At 2:05 PM CT, Aleyant's data center provider in Chicago (Singlehop) experienced a significant outage in their internal network. This immediately brought all of Aleyant's services hosted in this data center offline, including Pressero, eDocBuilder, PrintJobManager, the Support Portal, and the Forum. Aleyant staff immediately contacted the data center to report the problem.
Singlehop worked on the problem, reporting initial resolution at 2:52 PM CT and confirmed resolution at 3:21 PM CT. All services were restored except for Pressero. Our team immediately investigated and found that the network outage caused a log file to become corrupt on the Pressero database (SQL) server. The team was able to resolve this problem, with no data loss. The team then discovered that a few of the Pressero caching servers in the cluster (redis) and state server were also brought offline from the outage. The team was able to resolve this and restore Pressero services by 4:13 PM CT.
We are extremely sorry for this outage and will be working with our data center provider to learn more about what caused this outage and what is being done to prevent it from happening again. Please feel free to open a support ticket with us if you would like any additional information.
March 27, 2018: We received this update from the datacenter, dated March 26:
ROOT CAUSE ANALYSIS: The exact cause for the software state, as well as the redundancy failure
is still under investigation internally and with Cisco software developers under a level 1 TAC case.
We’ve so far identified a hardware failure in a controller module (which has been taken out of
service), but the discovery as to why hot-standby controllers within the cluster failed to detect and
assume control during this state is still ongoing.
CORRECTIVE ACTIONS: We’re continuing to work diligently with the Cisco software development
team to identify all aspects of this failure and obtain appropriate corrective measures to prevent
this instance from occurring in the future. We expect to complete this effort within 2 - 3 weeks to
ensure a thorough diagnosis. An RMA has been issued for the failed controller and will be
replaced under a scheduled maintenance window within the next 96 hours.

> **Records supplied**:
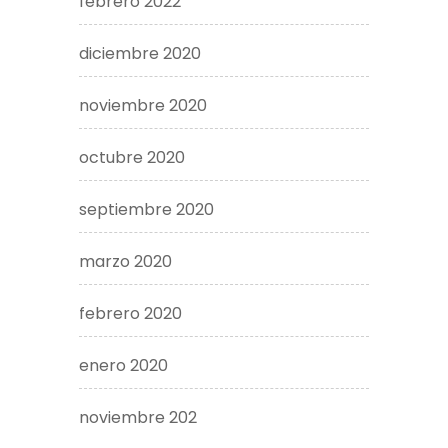
febrero 2022
diciembre 2020
noviembre 2020
octubre 2020
septiembre 2020
marzo 2020
febrero 2020
enero 2020
noviembre 202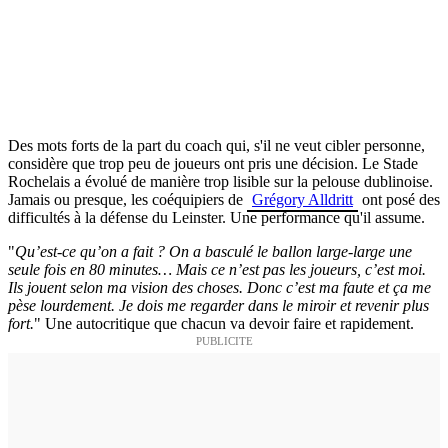
Des mots forts de la part du coach qui, s'il ne veut cibler personne,
considère que trop peu de joueurs ont pris une décision. Le Stade
Rochelais a évolué de manière trop lisible sur la pelouse dublinoise.
Jamais ou presque, les coéquipiers de
Grégory Alldritt
ont posé des
difficultés à la défense du Leinster. Une performance qu'il assume.
"
Qu’est-ce qu’on a fait ? On a basculé le ballon large-large une
seule fois en 80 minutes… Mais ce n’est pas les joueurs, c’est moi.
Ils jouent selon ma vision des choses. Donc c’est ma faute et ça me
pèse lourdement. Je dois me regarder dans le miroir et revenir plus
fort.
" Une autocritique que chacun va devoir faire et rapidement.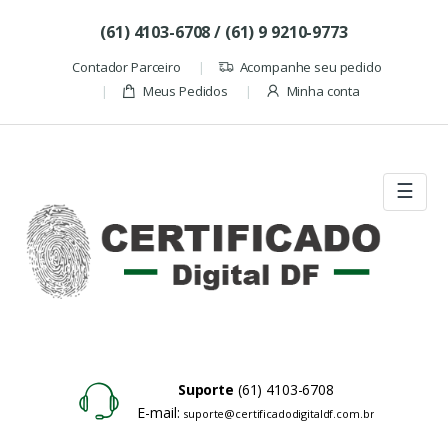
Skip to navigation
Skip to content
(61) 4103-6708 / (61) 9 9210-9773
Contador Parceiro
Acompanhe seu pedido
Meus Pedidos
Minha conta
☰
Suporte
(61) 4103-6708
E-mail:
suporte@certificadodigitaldf.com.br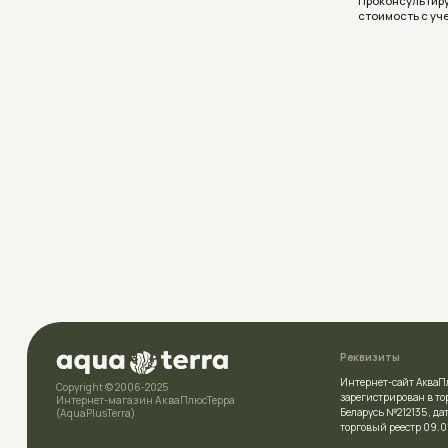
Реквизиты
Интернет-сайт АкваПлюсТерра (A
Copyright © 2006-2025
зарегистрирован в торговом рее
Интернет-магазин АкваПлюсТерра
Беларусь №212135 , дата включе
(AquaPlusTerra)
торговый реестр 09.01.2026
УНП
392007778
Политика конфиденциальности
Свидетельство
о государственн
выдано Полоцким районным и
Условия соглашения (Договор оферта)
комитетом 23.04.2026г.
Разработка сайта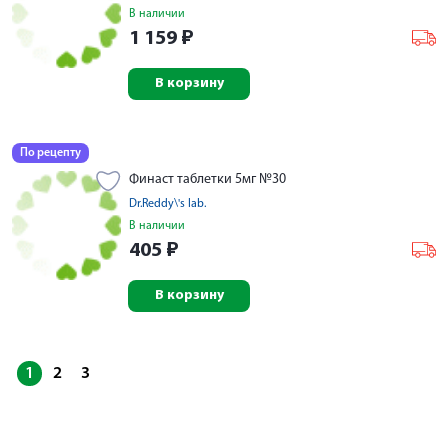
В наличии
1 159
₽
В корзину
По рецепту
Финаст таблетки 5мг №30
Dr.Reddy\'s lab.
В наличии
405
₽
В корзину
1
2
3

> **Study questions**:
(A) Substitute "hosting facility" for "data center" in the outage report between "At 2:05 PM CT, Aleyant's" and "report the problem.", inclusive, and write out that stretch.
(B) Translate this sentence from the outage report into Spanish: "The team was able to resolve this problem, with no data loss."
The listing plays no part in this exercise.

> **Responses by task**:
(A)
At 2:05 PM CT, Aleyant's hosting facility provider in Chicago (Singlehop) experienced a significant outage in their internal network. This immediately brought all of Aleyant's services hosted in this hosting facility offline, including Pressero, eDocBuilder, PrintJobManager, the Support Portal, and the Forum. Aleyant staff immediately contacted the hosting facility to report the problem.

(B) El equipo logró resolver este problema, sin pérdida de datos.